Disappearing GSM signals and the compliance of local police forces are obvious hurdles for the recovery process, but Dave Shoemack, the company’s marketing director, is still hopeful. Since VanMoof doesn’t have the resources to hop country to country tracking down every stolen bike for years on end anyway, Shoemack thinks the most important thing for the company to do is make sure thieves are aware that VanMoof bikes have these tracking features.

VanMoof won’t be able to recover every bike, and it doesn’t plan to, either

“If [bike thieves] start talking and saying ‘You shouldn’t steal a VanMoof’? That’s what we’re after, because then our riders are protected in the first place,” he says. That’s a big part of the reason why VanMoof is using Medium to document its recovery efforts. What’s more, Shoemack believes the awareness is already spreading. In fact, he posits that the incident in Brussels caused word to spread to whoever had the second bike in Casablanca.

“The guys in Brussels who had that bike, they didn’t get arrested — they just had to take the bike off the truck,” he says. Shoemack thinks that someone involved in that particular theft sent warning ahead to the ringleaders in Casablanca, which is why the second bike’s signal went dark.

Whether the stolen bike in Casablanca is in pieces, or if it’s sitting idle in a basement somewhere out of the reach of a Vodafone cell tower, doesn’t really matter to Shoemack.
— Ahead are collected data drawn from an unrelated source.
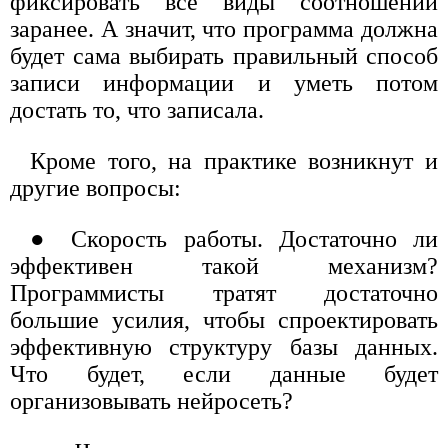
фиксировать все виды соотношений
заранее. А значит, что программа должна
будет сама выбирать правильный способ
записи информации и уметь потом
достать то, что записала.
Кроме того, на практике возникнут и
другие вопросы:
● Скорость работы. Достаточно ли
эффективен такой механизм?
Программисты тратят достаточно
большие усилия, чтобы спроектировать
эффективную структуру базы данных.
Что будет, если данные будет
организовывать нейросеть?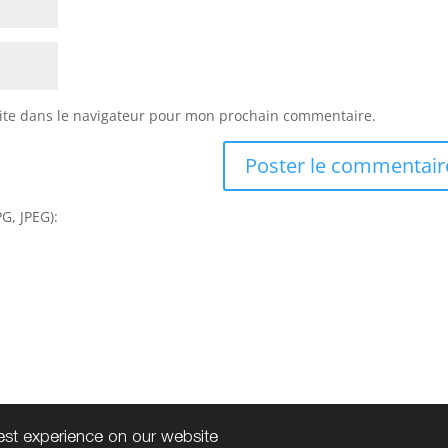
ite dans le navigateur pour mon prochain commentaire.
G, JPEG):
best experience on our website
s
| Tous droits réservés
VanMoof gave up the chase and already delivered a replacement bike to the customer, honoring the “piece of mind guarantee” that it offers on this particular model.

Replacing bikes, or even hunting down stolen ones, won’t change the fact that bike theft is a big problem in Europe. Some estimates have a bike being stolen every few minutes across the continent. The people at VanMoof know this — the Netherlands, and Amsterdam in particular, is a hotbed for bike theft — and it’s why they decided to fight it in the first place.

But van Assen says he never expected to discover what appears to be a fast track to a bike black market in northern Africa. In fact, the last place his taxi driver brought him before van Assen gave up on the hunt was a warehouse full of dubiously sourced bikes, which the owner said he bought off of cargo trucks from Brussels, Paris, and other parts of Europe. VanMoof’s first few official hunts may have been thrilling, but the company (and its bike-hunting team) clearly has a steep hill to climb.